Working with Language Resources
This section describes how to work with language resources within translation memories and fields templates.
Language Resources
Translation memories have support for storing custom language resources, such as segmentation rules, abbreviations, ordinal followers, variables, dates, times, numbers, measurements and currency recognizers. Storing these resources in the translation memory ensures that they are consistenly being used throughout translation or when segmenting content that is targeting the translation memory. This ensures consistency and optimal translation re-use.
The language resources within a translation memory or language resources template are represented by a LanguageResourceBundleCollection. This is a collection of LanguageResourceBundle objects, each of which represents language resources for a specific language. A translation memory can store language resources for its source language or languages.
Server-based translation memories have the ability to inherit their language resources from a language resources template (ServerBasedLanguageResourcesTemplate). When that is the case, the field definitions can be centrally managed via the language resources template, but not on the translation memory itself. For more information, see Working with Language Resource Templates.
There are nine types of customizable language resources:
Abbreviations: The segmentation engine uses a default source language abbreviation list when segmenting text. The abbreviation list contains the most common, frequently used abbreviations in the source language, such as max., min. and usd., and all of the abbreviations are followed by a full stop. If the segmentation engine finds a full stop preceded by text, and the text appears in the abbreviation list, the engine interprets the full stop as an abbreviation punctuation mark and keeps reading until the next full stop. The abbreviations list can be manipulated through a Wordlist object.
Ordinal followers: The segmentation engine uses a default source language ordinal follower list when segmenting text. An ordinal follower, or ordinal noun, is a word that is typically found following a number. The ordinal nouns list allows the segmentation engine to read past instances of the full stop that are preceded by a number and followed by an ordinal noun. This aspect of segmentation is not relevant for all languages, but it is particularly useful for the German language. A dot is not interpreted as a segment boundary marker if it is preceded by a number and followed by an ordinal noun. The ordinal followers list can be manipulated through a Wordlist object.

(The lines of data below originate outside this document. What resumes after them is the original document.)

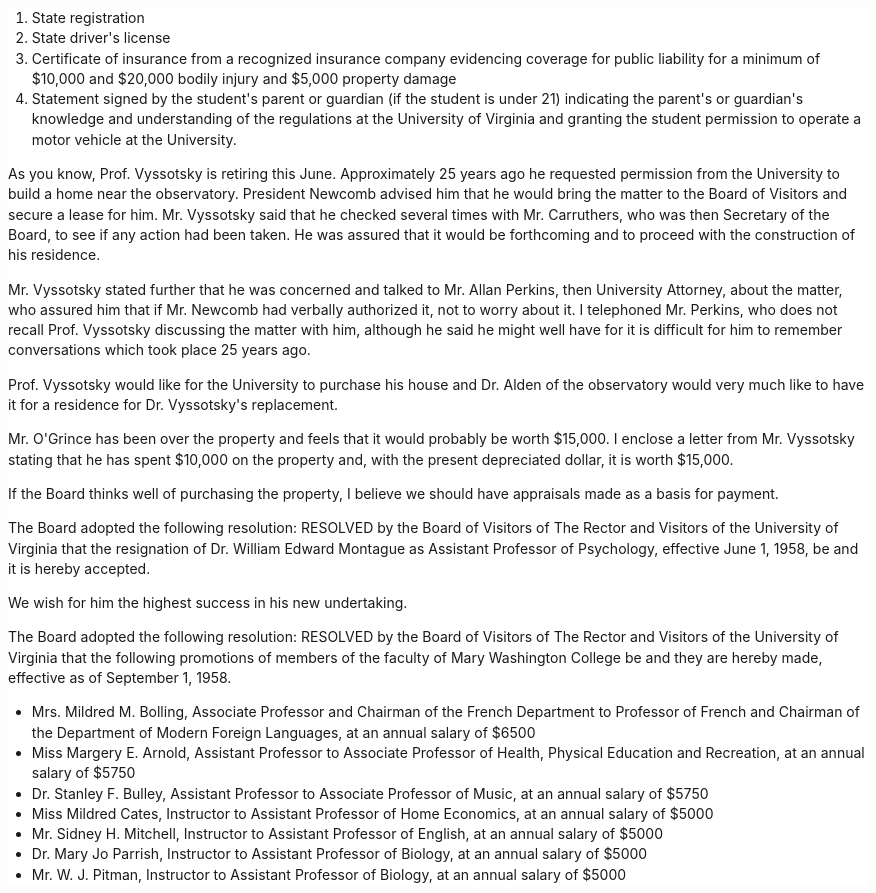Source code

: 1. State registration
2. State driver's license
3. Certificate of insurance from a recognized insurance company evidencing coverage for public liability for a minimum of $10,000 and $20,000 bodily injury and $5,000 property damage
4. Statement signed by the student's parent or guardian (if the student is under 21) indicating the parent's or guardian's knowledge and understanding of the regulations at the University of Virginia and granting the student permission to operate a motor vehicle at the University.

As you know, Prof. Vyssotsky is retiring this June. Approximately 25 years ago he requested permission from the University to build a home near the observatory. President Newcomb advised him that he would bring the matter to the Board of Visitors and secure a lease for him. Mr. Vyssotsky said that he checked several times with Mr. Carruthers, who was then Secretary of the Board, to see if any action had been taken. He was assured that it would be forthcoming and to proceed with the construction of his residence.

Mr. Vyssotsky stated further that he was concerned and talked to Mr. Allan Perkins, then University Attorney, about the matter, who assured him that if Mr. Newcomb had verbally authorized it, not to worry about it. I telephoned Mr. Perkins, who does not recall Prof. Vyssotsky discussing the matter with him, although he said he might well have for it is difficult for him to remember conversations which took place 25 years ago.

Prof. Vyssotsky would like for the University to purchase his house and Dr. Alden of the observatory would very much like to have it for a residence for Dr. Vyssotsky's replacement.

Mr. O'Grince has been over the property and feels that it would probably be worth $15,000. I enclose a letter from Mr. Vyssotsky stating that he has spent $10,000 on the property and, with the present depreciated dollar, it is worth $15,000.

If the Board thinks well of purchasing the property, I believe we should have appraisals made as a basis for payment.

The Board adopted the following resolution:
RESOLVED by the Board of Visitors of The Rector and Visitors of the University of Virginia that the resignation of Dr. William Edward Montague as Assistant Professor of Psychology, effective June 1, 1958, be and it is hereby accepted.

We wish for him the highest success in his new undertaking.

The Board adopted the following resolution:
RESOLVED by the Board of Visitors of The Rector and Visitors of the University of Virginia that the following promotions of members of the faculty of Mary Washington College be and they are hereby made, effective as of September 1, 1958.

* Mrs. Mildred M. Bolling, Associate Professor and Chairman of the French Department to Professor of French and Chairman of the Department of Modern Foreign Languages, at an annual salary of $6500
* Miss Margery E. Arnold, Assistant Professor to Associate Professor of Health, Physical Education and Recreation, at an annual salary of $5750
* Dr. Stanley F. Bulley, Assistant Professor to Associate Professor of Music, at an annual salary of $5750
* Miss Mildred Cates, Instructor to Assistant Professor of Home Economics, at an annual salary of $5000
* Mr. Sidney H. Mitchell, Instructor to Assistant Professor of English, at an annual salary of $5000
* Dr. Mary Jo Parrish, Instructor to Assistant Professor of Biology, at an annual salary of $5000
* Mr. W. J. Pitman, Instructor to Assistant Professor of Biology, at an annual salary of $5000
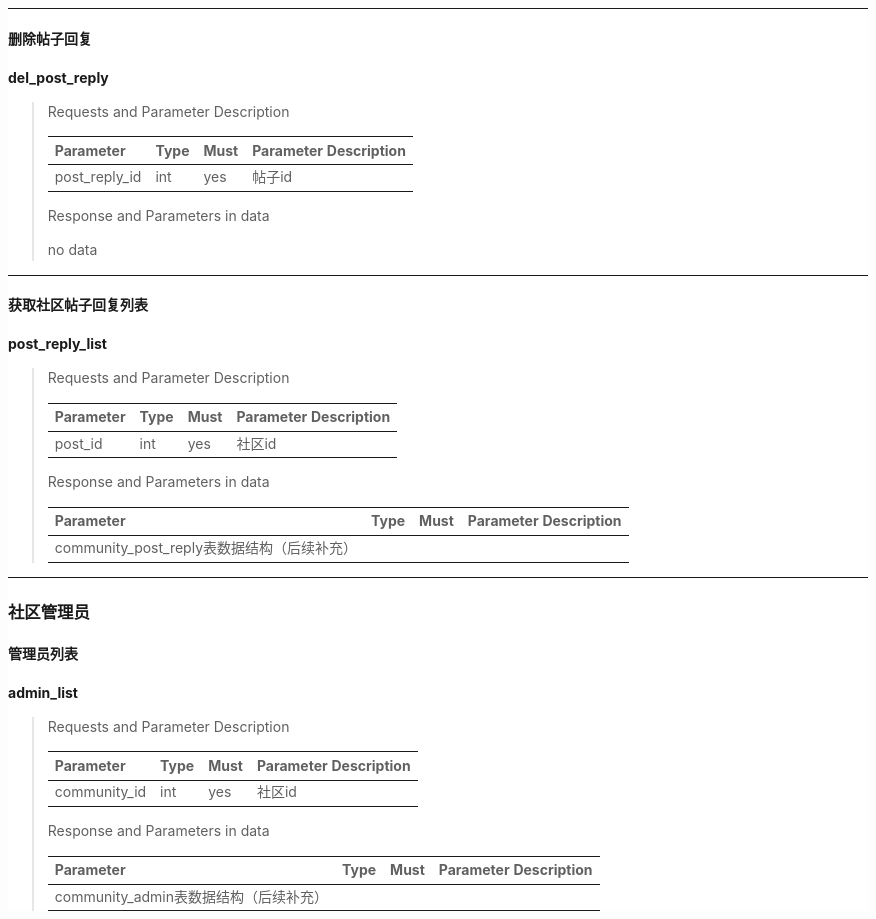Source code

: ------

#### 删除帖子回复

**del_post_reply**

> Requests and Parameter Description
>
> | Parameter     | Type | Must | Parameter Description |
> | :------------ | :--- | :--- | :-------------------- |
> | post_reply_id | int  | yes  | 帖子id                |
>
> Response and Parameters in data
>
> no data

------



#### 获取社区帖子回复列表

**post_reply_list**

> Requests and Parameter Description
>
> | Parameter | Type | Must | Parameter Description |
> | :-------- | :--- | :--- | :-------------------- |
> | post_id   | int  | yes  | 社区id                |
>
> Response and Parameters in data
>
> | Parameter                                  | Type | Must | Parameter Description |
> | :----------------------------------------- | :--- | :--- | :-------------------- |
> | community_post_reply表数据结构（后续补充） |      |      |                       |

------





### 社区管理员

#### 管理员列表

**admin_list**

> Requests and Parameter Description
>
> | Parameter    | Type | Must | Parameter Description |
> | :----------- | :--- | :--- | :-------------------- |
> | community_id | int  | yes  | 社区id                |
>
> Response and Parameters in data
>
> | Parameter                             | Type | Must | Parameter Description |
> | :------------------------------------ | :--- | :--- | :-------------------- |
> | community_admin表数据结构（后续补充） |      |      |                       |
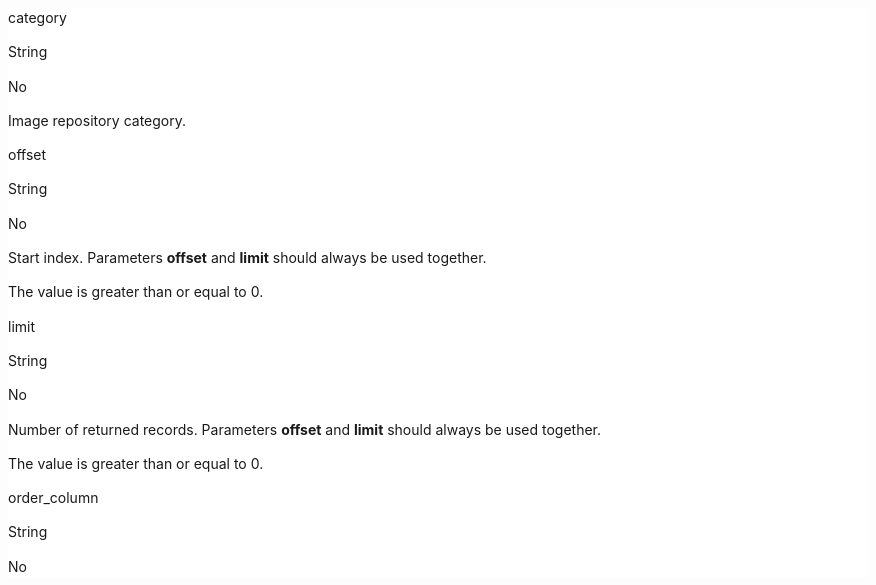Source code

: <tr id="row50101825810"><td class="cellrowborder" valign="top" width="17.49%" headers="mcps1.2.5.1.1 "><p id="p5001885812"><a name="p5001885812"></a><a name="p5001885812"></a>category</p>
</td>
<td class="cellrowborder" valign="top" width="18.86%" headers="mcps1.2.5.1.2 "><p id="p447652371015"><a name="p447652371015"></a><a name="p447652371015"></a>String</p>
</td>
<td class="cellrowborder" valign="top" width="20.830000000000002%" headers="mcps1.2.5.1.3 "><p id="p549519442"><a name="p549519442"></a><a name="p549519442"></a>No</p>
</td>
<td class="cellrowborder" valign="top" width="42.82%" headers="mcps1.2.5.1.4 "><p id="p70018135816"><a name="p70018135816"></a><a name="p70018135816"></a>Image repository category.</p>
</td>
</tr>
<tr id="row330110147461"><td class="cellrowborder" valign="top" width="17.49%" headers="mcps1.2.5.1.1 "><p id="p130116149463"><a name="p130116149463"></a><a name="p130116149463"></a>offset</p>
</td>
<td class="cellrowborder" valign="top" width="18.86%" headers="mcps1.2.5.1.2 "><p id="p4476172381010"><a name="p4476172381010"></a><a name="p4476172381010"></a>String</p>
</td>
<td class="cellrowborder" valign="top" width="20.830000000000002%" headers="mcps1.2.5.1.3 "><p id="p14120512445"><a name="p14120512445"></a><a name="p14120512445"></a>No</p>
</td>
<td class="cellrowborder" valign="top" width="42.82%" headers="mcps1.2.5.1.4 "><p id="p18972162624613"><a name="p18972162624613"></a><a name="p18972162624613"></a>Start index. Parameters <strong id="b165971487012"><a name="b165971487012"></a><a name="b165971487012"></a>offset</strong> and <strong id="b167681017905"><a name="b167681017905"></a><a name="b167681017905"></a>limit</strong> should always be used together.</p>
<p id="p8527601134"><a name="p8527601134"></a><a name="p8527601134"></a>The value is greater than or equal to 0.</p>
</td>
</tr>
<tr id="row1134483415461"><td class="cellrowborder" valign="top" width="17.49%" headers="mcps1.2.5.1.1 "><p id="p13446343467"><a name="p13446343467"></a><a name="p13446343467"></a>limit</p>
</td>
<td class="cellrowborder" valign="top" width="18.86%" headers="mcps1.2.5.1.2 "><p id="p047682316102"><a name="p047682316102"></a><a name="p047682316102"></a>String</p>
</td>
<td class="cellrowborder" valign="top" width="20.830000000000002%" headers="mcps1.2.5.1.3 "><p id="p17223511447"><a name="p17223511447"></a><a name="p17223511447"></a>No</p>
</td>
<td class="cellrowborder" valign="top" width="42.82%" headers="mcps1.2.5.1.4 "><p id="p5344173413460"><a name="p5344173413460"></a><a name="p5344173413460"></a>Number of returned records. Parameters <strong id="b66493111747"><a name="b66493111747"></a><a name="b66493111747"></a>offset</strong> and <strong id="b9661121116411"><a name="b9661121116411"></a><a name="b9661121116411"></a>limit</strong> should always be used together.</p>
<p id="p66072441311"><a name="p66072441311"></a><a name="p66072441311"></a>The value is greater than or equal to 0.</p>
</td>
</tr>
<tr id="row193902371288"><td class="cellrowborder" valign="top" width="17.49%" headers="mcps1.2.5.1.1 "><p id="p17470141274715"><a name="p17470141274715"></a><a name="p17470141274715"></a>order_column</p>
</td>
<td class="cellrowborder" valign="top" width="18.86%" headers="mcps1.2.5.1.2 "><p id="p7391037088"><a name="p7391037088"></a><a name="p7391037088"></a>String</p>
</td>
<td class="cellrowborder" valign="top" width="20.830000000000002%" headers="mcps1.2.5.1.3 "><p id="p83911137980"><a name="p83911137980"></a><a name="p83911137980"></a>No</p>
</td>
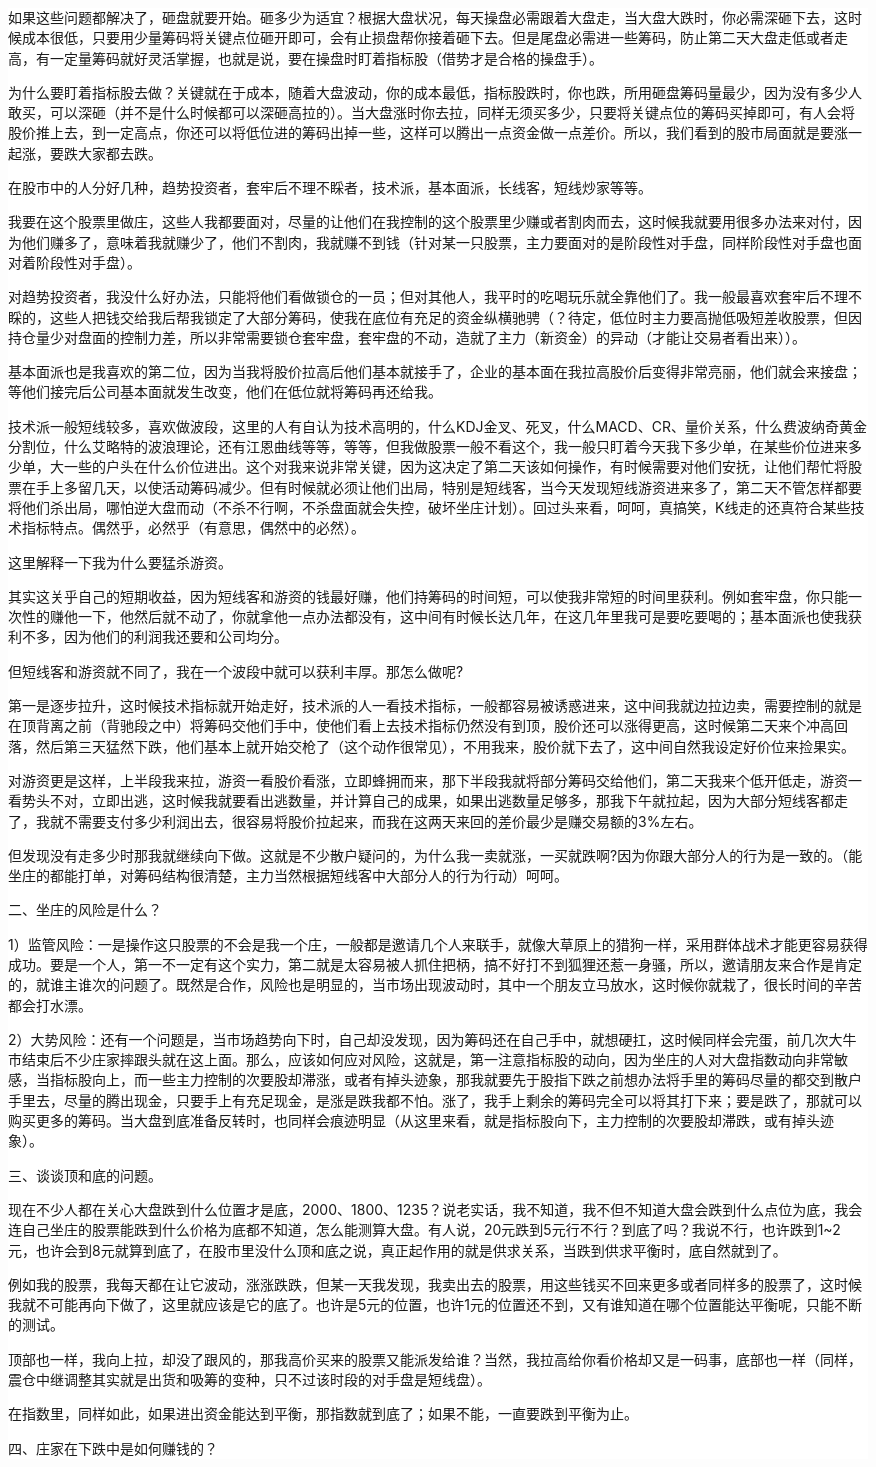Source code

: 如果这些问题都解决了，砸盘就要开始。砸多少为适宜？根据大盘状况，每天操盘必需跟着大盘走，当大盘大跌时，你必需深砸下去，这时候成本很低，只要用少量筹码将关键点位砸开即可，会有止损盘帮你接着砸下去。但是尾盘必需进一些筹码，防止第二天大盘走低或者走高，有一定量筹码就好灵活掌握，也就是说，要在操盘时盯着指标股（借势才是合格的操盘手）。

为什么要盯着指标股去做？关键就在于成本，随着大盘波动，你的成本最低，指标股跌时，你也跌，所用砸盘筹码量最少，因为没有多少人敢买，可以深砸（并不是什么时候都可以深砸高拉的）。当大盘涨时你去拉，同样无须买多少，只要将关键点位的筹码买掉即可，有人会将股价推上去，到一定高点，你还可以将低位进的筹码出掉一些，这样可以腾出一点资金做一点差价。所以，我们看到的股市局面就是要涨一起涨，要跌大家都去跌。

在股市中的人分好几种，趋势投资者，套牢后不理不睬者，技术派，基本面派，长线客，短线炒家等等。

我要在这个股票里做庄，这些人我都要面对，尽量的让他们在我控制的这个股票里少赚或者割肉而去，这时候我就要用很多办法来对付，因为他们赚多了，意味着我就赚少了，他们不割肉，我就赚不到钱（针对某一只股票，主力要面对的是阶段性对手盘，同样阶段性对手盘也面对着阶段性对手盘）。

对趋势投资者，我没什么好办法，只能将他们看做锁仓的一员；但对其他人，我平时的吃喝玩乐就全靠他们了。我一般最喜欢套牢后不理不睬的，这些人把钱交给我后帮我锁定了大部分筹码，使我在底位有充足的资金纵横驰骋（？待定，低位时主力要高抛低吸短差收股票，但因持仓量少对盘面的控制力差，所以非常需要锁仓套牢盘，套牢盘的不动，造就了主力（新资金）的异动（才能让交易者看出来））。

基本面派也是我喜欢的第二位，因为当我将股价拉高后他们基本就接手了，企业的基本面在我拉高股价后变得非常亮丽，他们就会来接盘；等他们接完后公司基本面就发生改变，他们在低位就将筹码再还给我。

技术派一般短线较多，喜欢做波段，这里的人有自认为技术高明的，什么KDJ金叉、死叉，什么MACD、CR、量价关系，什么费波纳奇黄金分割位，什么艾略特的波浪理论，还有江恩曲线等等，等等，但我做股票一般不看这个，我一般只盯着今天我下多少单，在某些价位进来多少单，大一些的户头在什么价位进出。这个对我来说非常关键，因为这决定了第二天该如何操作，有时候需要对他们安抚，让他们帮忙将股票在手上多留几天，以使活动筹码减少。但有时候就必须让他们出局，特别是短线客，当今天发现短线游资进来多了，第二天不管怎样都要将他们杀出局，哪怕逆大盘而动（不杀不行啊，不杀盘面就会失控，破坏坐庄计划）。回过头来看，呵呵，真搞笑，K线走的还真符合某些技术指标特点。偶然乎，必然乎（有意思，偶然中的必然）。

这里解释一下我为什么要猛杀游资。

其实这关乎自己的短期收益，因为短线客和游资的钱最好赚，他们持筹码的时间短，可以使我非常短的时间里获利。例如套牢盘，你只能一次性的赚他一下，他然后就不动了，你就拿他一点办法都没有，这中间有时候长达几年，在这几年里我可是要吃要喝的；基本面派也使我获利不多，因为他们的利润我还要和公司均分。

但短线客和游资就不同了，我在一个波段中就可以获利丰厚。那怎么做呢?

第一是逐步拉升，这时候技术指标就开始走好，技术派的人一看技术指标，一般都容易被诱惑进来，这中间我就边拉边卖，需要控制的就是在顶背离之前（背驰段之中）将筹码交他们手中，使他们看上去技术指标仍然没有到顶，股价还可以涨得更高，这时候第二天来个冲高回落，然后第三天猛然下跌，他们基本上就开始交枪了（这个动作很常见），不用我来，股价就下去了，这中间自然我设定好价位来捡果实。

对游资更是这样，上半段我来拉，游资一看股价看涨，立即蜂拥而来，那下半段我就将部分筹码交给他们，第二天我来个低开低走，游资一看势头不对，立即出逃，这时候我就要看出逃数量，并计算自己的成果，如果出逃数量足够多，那我下午就拉起，因为大部分短线客都走了，我就不需要支付多少利润出去，很容易将股价拉起来，而我在这两天来回的差价最少是赚交易额的3%左右。

但发现没有走多少时那我就继续向下做。这就是不少散户疑问的，为什么我一卖就涨，一买就跌啊?因为你跟大部分人的行为是一致的。（能坐庄的都能打单，对筹码结构很清楚，主力当然根据短线客中大部分人的行为行动）呵呵。

二、坐庄的风险是什么？

1）监管风险：一是操作这只股票的不会是我一个庄，一般都是邀请几个人来联手，就像大草原上的猎狗一样，采用群体战术才能更容易获得成功。要是一个人，第一不一定有这个实力，第二就是太容易被人抓住把柄，搞不好打不到狐狸还惹一身骚，所以，邀请朋友来合作是肯定的，就谁主谁次的问题了。既然是合作，风险也是明显的，当市场出现波动时，其中一个朋友立马放水，这时候你就栽了，很长时间的辛苦都会打水漂。

2）大势风险：还有一个问题是，当市场趋势向下时，自己却没发现，因为筹码还在自己手中，就想硬扛，这时候同样会完蛋，前几次大牛市结束后不少庄家摔跟头就在这上面。那么，应该如何应对风险，这就是，第一注意指标股的动向，因为坐庄的人对大盘指数动向非常敏感，当指标股向上，而一些主力控制的次要股却滞涨，或者有掉头迹象，那我就要先于股指下跌之前想办法将手里的筹码尽量的都交到散户手里去，尽量的腾出现金，只要手上有充足现金，是涨是跌我都不怕。涨了，我手上剩余的筹码完全可以将其打下来；要是跌了，那就可以购买更多的筹码。当大盘到底准备反转时，也同样会痕迹明显（从这里来看，就是指标股向下，主力控制的次要股却滞跌，或有掉头迹象）。

三、谈谈顶和底的问题。

现在不少人都在关心大盘跌到什么位置才是底，2000、1800、1235？说老实话，我不知道，我不但不知道大盘会跌到什么点位为底，我会连自己坐庄的股票能跌到什么价格为底都不知道，怎么能测算大盘。有人说，20元跌到5元行不行？到底了吗？我说不行，也许跌到1~2元，也许会到8元就算到底了，在股市里没什么顶和底之说，真正起作用的就是供求关系，当跌到供求平衡时，底自然就到了。

例如我的股票，我每天都在让它波动，涨涨跌跌，但某一天我发现，我卖出去的股票，用这些钱买不回来更多或者同样多的股票了，这时候我就不可能再向下做了，这里就应该是它的底了。也许是5元的位置，也许1元的位置还不到，又有谁知道在哪个位置能达平衡呢，只能不断的测试。

顶部也一样，我向上拉，却没了跟风的，那我高价买来的股票又能派发给谁？当然，我拉高给你看价格却又是一码事，底部也一样（同样，震仓中继调整其实就是出货和吸筹的变种，只不过该时段的对手盘是短线盘）。

在指数里，同样如此，如果进出资金能达到平衡，那指数就到底了；如果不能，一直要跌到平衡为止。

四、庄家在下跌中是如何赚钱的？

Segmentation rules: Segmentation rules are rules that govern how text is broken up into segments. Segments can be paragraph or sentence length. As a general rule, in Englsih, a full stop, exclamation mark, question mark, colon, tab character or end of paragrah mark indicate the end of a sentence when they are followed by a space. A quotation mark (" or '") or a closing parenthesis ()) may follow the closing punctuation mark and precede the space. A semicolon (;) does not end a sentence. The segmentation rules can be customized via the SegmentationRules object.
Variables: This is a customized list of variables in the translation memory setup. Each item on the list is treated as a non-translatable (placeable) element. For example, you may not want to translate a company name. Adding it to the variable list identifies this as untranslatable content. The properties of the variable list are as follows:
- Variables must appear exactly as they do in your documents.
- Each item in the list must be on a line of its own.
- Punctuation inside variables, such as hyphens or commas, is not supported.
- As well as the variables themselves, the list can include comments or headings. Comments or headings must be directly preceded by the hash symbol (#), for example, #comment.
Similar to the abbreviations and ordinal followers, variables are as well manipulated through a Wordlist object.
Date recognizers: (see below)
Time recognizers: The formats of both dates and times can differ from one language to another, so the date and time recognizers offer the possibility to customise these formats to best suit the needs of the current source and target languages. Both of them are represented as lists of strings.
Numbers recognizers: By default, there is a list of number formats for each source and target language. This ensures that the number formats in the source language are recognized and localized correctly in the target language. The numbers recognizers are represented as lists of SeparatorCombination objects.
Measurements recognizers: Apart from the default measurements for source and target languages, new or customised ones can also be added which will be identified as placeables in the process of translation. The measurements recognizers are represented as dictionaries of string keys and CustomUnitDefinition values.
Currency recognizers: Similar to all the recognizer types above, Trados Studio uses a default list of currency formats (symbols and symbol placements) for each source and target language. Expanding this list ensures that the currency formats of the source language are recognized and localized correctly in the target language. The currency recognizers can be manipulated through a list of the CurrencyFormat objects.
In order to define custom language resources for a given language, you have to create a LanguageResourceBundle object for that language. Subsequently for instance, create a new Wordlist object, populated using a custom list of variables and assign it to the Abbreviations property. Finally add it to the language resource bundles collection and save the translation memory or language resources template that own the collection in order to save the changes.
Often, when defining custom language resources, the most common scenario is making changes to the default set of language resources. The default language resources can be retrieved from the DefaultLanguageResourceProvider, or by calling GetDefaultLanguageResources in a server scenario. Note that this is only really required when accessing the default language resources from Silverlight, since the DefaultLanguageResourceProvider is not available in Silverlight. Both methods returns the same defaults, using the DefaultLanguageResourceProvider is more efficient since no server roundtrips are required to retrieve the default language resources.